▶ [Problem to solve]: Every line below containing the word "lines" should be found and copied.

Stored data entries
——————————

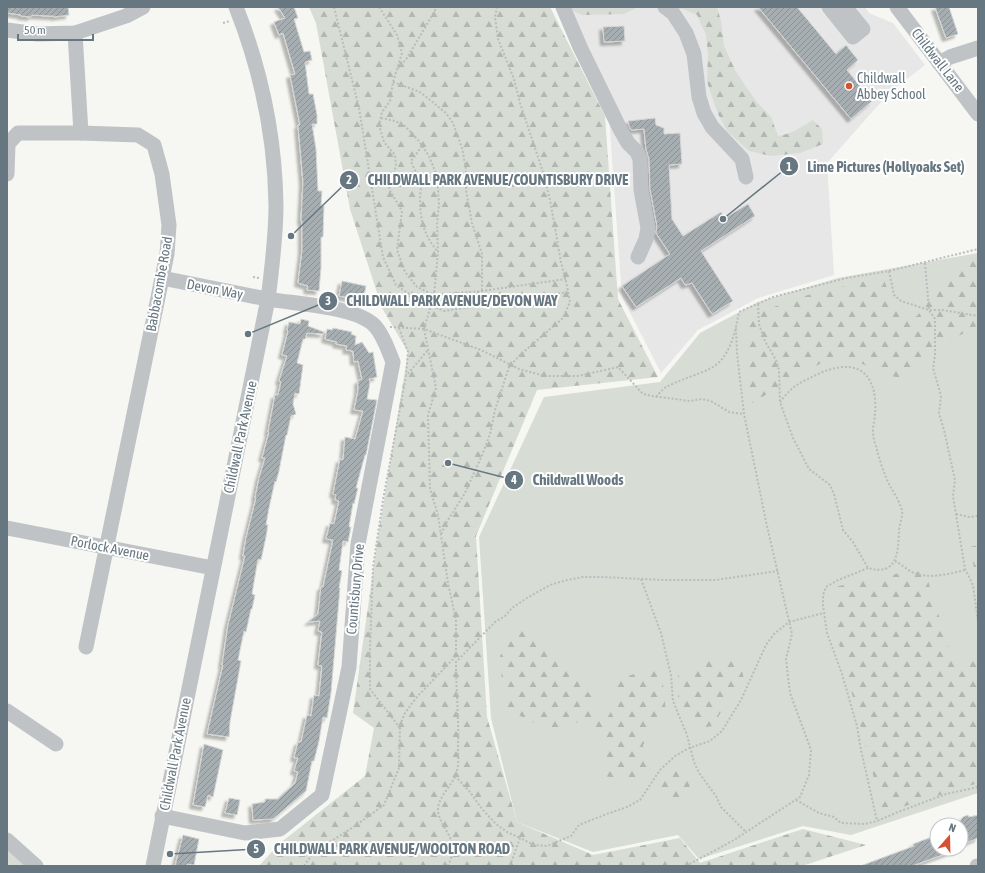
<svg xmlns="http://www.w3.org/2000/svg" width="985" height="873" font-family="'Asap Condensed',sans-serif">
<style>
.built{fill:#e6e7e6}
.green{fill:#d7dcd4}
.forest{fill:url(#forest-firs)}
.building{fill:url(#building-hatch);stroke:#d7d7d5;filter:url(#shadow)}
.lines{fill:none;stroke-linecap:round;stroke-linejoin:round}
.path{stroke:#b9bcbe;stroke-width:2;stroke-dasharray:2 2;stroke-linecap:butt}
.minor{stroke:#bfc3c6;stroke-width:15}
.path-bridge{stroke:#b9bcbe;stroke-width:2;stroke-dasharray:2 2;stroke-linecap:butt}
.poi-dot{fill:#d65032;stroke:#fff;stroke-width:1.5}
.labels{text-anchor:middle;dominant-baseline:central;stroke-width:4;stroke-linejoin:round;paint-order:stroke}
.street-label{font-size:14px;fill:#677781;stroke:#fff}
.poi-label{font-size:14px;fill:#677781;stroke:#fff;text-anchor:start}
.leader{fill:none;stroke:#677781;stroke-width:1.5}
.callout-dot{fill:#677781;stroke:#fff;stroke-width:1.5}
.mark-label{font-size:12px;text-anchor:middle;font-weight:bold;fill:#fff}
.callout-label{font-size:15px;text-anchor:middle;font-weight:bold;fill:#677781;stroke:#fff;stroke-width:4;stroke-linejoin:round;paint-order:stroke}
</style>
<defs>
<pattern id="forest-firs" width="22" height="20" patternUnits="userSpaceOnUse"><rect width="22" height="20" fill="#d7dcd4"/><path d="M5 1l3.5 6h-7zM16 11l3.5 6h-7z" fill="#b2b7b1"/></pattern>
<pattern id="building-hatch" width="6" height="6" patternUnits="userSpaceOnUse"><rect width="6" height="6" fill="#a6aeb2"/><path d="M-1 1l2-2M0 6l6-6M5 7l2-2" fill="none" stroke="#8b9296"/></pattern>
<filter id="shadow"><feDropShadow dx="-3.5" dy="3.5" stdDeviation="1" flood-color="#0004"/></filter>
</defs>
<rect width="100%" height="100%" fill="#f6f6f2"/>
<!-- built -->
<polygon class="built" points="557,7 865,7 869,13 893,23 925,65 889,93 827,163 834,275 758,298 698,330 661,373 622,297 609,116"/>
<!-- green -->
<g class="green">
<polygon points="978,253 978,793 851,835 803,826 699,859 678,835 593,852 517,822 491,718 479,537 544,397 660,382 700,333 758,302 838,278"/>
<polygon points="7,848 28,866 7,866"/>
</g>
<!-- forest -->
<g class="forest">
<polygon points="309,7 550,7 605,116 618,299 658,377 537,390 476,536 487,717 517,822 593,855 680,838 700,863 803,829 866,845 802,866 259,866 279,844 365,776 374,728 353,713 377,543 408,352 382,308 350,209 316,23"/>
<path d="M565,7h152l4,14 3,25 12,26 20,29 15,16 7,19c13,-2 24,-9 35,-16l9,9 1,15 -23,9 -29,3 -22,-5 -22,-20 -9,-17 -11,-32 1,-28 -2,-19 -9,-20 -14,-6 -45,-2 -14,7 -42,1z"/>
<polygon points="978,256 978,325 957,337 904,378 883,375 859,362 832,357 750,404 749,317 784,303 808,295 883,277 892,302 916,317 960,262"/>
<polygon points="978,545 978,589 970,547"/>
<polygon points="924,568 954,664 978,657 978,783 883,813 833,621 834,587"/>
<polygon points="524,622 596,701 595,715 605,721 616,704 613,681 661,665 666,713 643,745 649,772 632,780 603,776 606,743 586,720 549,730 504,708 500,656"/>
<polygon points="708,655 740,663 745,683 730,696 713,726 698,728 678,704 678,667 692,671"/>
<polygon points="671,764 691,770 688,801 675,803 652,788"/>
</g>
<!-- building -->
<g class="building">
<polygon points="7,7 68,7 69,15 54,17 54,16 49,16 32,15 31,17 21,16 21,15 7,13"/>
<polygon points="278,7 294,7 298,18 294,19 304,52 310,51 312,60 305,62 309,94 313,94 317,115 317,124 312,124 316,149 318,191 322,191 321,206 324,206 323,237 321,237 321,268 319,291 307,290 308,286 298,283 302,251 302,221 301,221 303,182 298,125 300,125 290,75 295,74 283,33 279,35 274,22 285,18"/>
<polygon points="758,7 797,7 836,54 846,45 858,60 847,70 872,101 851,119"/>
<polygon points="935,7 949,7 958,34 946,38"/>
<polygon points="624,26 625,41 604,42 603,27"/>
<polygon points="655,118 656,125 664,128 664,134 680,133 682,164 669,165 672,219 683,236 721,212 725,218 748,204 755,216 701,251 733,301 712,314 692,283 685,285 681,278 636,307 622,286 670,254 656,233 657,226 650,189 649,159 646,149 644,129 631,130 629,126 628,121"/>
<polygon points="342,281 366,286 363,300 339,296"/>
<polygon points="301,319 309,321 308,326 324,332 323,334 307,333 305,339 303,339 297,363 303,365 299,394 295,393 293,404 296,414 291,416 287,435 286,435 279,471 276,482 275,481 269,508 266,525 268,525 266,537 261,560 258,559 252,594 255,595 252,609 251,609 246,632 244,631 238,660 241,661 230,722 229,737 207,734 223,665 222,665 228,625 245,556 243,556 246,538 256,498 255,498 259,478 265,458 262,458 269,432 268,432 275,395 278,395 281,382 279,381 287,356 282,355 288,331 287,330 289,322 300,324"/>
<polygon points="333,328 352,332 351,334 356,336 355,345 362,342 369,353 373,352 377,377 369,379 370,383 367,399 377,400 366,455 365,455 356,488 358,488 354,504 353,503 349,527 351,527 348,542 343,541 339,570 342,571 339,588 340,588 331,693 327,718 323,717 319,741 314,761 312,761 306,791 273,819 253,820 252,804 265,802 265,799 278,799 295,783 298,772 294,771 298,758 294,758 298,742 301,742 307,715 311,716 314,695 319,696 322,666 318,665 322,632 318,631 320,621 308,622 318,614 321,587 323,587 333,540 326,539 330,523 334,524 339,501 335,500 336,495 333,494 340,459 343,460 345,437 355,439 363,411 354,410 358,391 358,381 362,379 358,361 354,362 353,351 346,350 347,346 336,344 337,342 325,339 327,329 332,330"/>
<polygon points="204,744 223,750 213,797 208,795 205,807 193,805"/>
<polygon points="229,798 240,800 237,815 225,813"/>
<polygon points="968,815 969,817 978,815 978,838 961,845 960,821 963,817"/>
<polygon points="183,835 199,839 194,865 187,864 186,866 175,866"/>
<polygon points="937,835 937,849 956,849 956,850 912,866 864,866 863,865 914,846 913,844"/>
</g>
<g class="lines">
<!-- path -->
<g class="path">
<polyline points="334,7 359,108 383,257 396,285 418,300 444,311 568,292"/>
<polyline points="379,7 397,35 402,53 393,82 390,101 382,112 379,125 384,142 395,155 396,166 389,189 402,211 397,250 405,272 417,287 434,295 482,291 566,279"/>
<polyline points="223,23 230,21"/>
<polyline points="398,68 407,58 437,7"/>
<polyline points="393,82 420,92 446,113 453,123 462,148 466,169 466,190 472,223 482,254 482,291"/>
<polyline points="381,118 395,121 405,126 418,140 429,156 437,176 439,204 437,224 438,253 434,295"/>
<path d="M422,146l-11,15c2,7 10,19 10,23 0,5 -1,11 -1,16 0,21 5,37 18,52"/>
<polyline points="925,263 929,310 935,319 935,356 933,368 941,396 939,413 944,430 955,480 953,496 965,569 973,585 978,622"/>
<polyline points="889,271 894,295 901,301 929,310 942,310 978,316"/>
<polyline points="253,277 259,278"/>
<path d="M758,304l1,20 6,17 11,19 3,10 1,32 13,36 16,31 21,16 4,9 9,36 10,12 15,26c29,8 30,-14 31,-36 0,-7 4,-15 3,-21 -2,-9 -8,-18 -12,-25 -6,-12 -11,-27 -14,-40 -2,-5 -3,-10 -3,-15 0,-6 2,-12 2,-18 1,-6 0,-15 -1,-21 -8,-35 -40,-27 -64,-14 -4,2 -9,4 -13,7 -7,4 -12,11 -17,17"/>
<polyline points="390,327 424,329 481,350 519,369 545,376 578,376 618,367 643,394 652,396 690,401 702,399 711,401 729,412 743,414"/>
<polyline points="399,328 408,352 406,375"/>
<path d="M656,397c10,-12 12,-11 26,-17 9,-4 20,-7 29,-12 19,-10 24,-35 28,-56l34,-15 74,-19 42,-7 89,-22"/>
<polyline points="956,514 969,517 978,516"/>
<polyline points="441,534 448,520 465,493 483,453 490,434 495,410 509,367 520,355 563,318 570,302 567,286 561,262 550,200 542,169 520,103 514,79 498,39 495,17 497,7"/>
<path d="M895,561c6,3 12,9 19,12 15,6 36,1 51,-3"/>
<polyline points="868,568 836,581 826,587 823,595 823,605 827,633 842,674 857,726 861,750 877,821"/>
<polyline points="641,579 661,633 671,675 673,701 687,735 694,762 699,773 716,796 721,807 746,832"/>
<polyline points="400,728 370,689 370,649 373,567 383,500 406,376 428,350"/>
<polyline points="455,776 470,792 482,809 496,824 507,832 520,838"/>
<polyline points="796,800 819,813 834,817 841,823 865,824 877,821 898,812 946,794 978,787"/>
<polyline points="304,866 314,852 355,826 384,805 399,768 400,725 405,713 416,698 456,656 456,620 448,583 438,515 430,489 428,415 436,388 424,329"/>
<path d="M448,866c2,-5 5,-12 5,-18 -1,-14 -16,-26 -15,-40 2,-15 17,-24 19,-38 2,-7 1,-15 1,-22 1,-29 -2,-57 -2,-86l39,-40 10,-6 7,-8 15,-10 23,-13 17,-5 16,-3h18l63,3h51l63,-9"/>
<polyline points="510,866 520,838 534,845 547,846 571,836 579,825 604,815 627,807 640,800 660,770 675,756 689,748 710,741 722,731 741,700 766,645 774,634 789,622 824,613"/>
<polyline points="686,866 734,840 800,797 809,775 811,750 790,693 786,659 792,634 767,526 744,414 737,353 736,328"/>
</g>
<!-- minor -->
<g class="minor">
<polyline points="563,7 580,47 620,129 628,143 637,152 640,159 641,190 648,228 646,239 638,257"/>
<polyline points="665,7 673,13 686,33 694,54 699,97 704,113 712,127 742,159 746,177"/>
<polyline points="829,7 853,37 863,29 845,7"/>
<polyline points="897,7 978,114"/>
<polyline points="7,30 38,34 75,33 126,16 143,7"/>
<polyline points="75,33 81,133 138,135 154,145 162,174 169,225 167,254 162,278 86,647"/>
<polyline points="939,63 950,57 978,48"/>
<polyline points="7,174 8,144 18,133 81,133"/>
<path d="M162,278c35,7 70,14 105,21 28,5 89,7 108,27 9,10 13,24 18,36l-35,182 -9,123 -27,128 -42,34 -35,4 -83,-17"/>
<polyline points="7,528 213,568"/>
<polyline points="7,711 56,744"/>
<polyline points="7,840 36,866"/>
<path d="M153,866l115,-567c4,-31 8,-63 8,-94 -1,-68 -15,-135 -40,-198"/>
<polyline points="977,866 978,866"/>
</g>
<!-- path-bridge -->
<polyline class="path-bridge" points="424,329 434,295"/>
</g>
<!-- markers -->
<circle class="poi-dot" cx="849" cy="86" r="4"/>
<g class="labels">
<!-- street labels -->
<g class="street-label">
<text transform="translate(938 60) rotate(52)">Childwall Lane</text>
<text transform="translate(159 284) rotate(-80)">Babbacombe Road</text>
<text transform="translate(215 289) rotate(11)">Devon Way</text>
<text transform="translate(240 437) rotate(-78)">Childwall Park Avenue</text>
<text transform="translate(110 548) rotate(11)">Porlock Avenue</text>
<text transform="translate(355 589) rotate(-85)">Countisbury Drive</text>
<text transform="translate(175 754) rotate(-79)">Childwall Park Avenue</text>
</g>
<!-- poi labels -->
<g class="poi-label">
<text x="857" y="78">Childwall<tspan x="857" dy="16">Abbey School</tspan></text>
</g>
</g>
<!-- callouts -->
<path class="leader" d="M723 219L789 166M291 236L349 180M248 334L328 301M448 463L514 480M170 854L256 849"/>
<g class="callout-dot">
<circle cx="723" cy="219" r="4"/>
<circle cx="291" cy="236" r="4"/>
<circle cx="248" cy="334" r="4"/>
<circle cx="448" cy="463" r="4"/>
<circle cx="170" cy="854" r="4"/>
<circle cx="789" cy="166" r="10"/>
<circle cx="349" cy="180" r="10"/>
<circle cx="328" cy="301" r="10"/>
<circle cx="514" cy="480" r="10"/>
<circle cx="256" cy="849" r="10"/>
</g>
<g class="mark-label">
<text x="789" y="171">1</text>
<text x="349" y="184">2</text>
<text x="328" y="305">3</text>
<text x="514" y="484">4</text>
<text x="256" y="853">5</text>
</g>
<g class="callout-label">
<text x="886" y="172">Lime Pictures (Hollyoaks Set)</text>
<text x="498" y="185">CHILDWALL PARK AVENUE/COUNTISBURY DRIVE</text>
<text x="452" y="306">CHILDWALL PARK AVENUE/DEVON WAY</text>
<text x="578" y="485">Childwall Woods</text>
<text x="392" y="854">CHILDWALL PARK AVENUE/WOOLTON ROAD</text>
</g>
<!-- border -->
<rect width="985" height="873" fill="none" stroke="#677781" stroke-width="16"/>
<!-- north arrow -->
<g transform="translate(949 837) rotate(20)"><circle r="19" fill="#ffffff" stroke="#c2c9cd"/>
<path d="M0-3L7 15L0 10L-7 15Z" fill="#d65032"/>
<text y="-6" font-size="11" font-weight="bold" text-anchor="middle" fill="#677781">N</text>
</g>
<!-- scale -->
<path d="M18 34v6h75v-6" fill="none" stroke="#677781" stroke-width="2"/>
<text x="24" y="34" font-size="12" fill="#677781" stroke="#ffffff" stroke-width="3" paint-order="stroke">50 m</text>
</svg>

——————————

▶ [Task solution]:
.lines{fill:none;stroke-linecap:round;stroke-linejoin:round}
<g class="lines">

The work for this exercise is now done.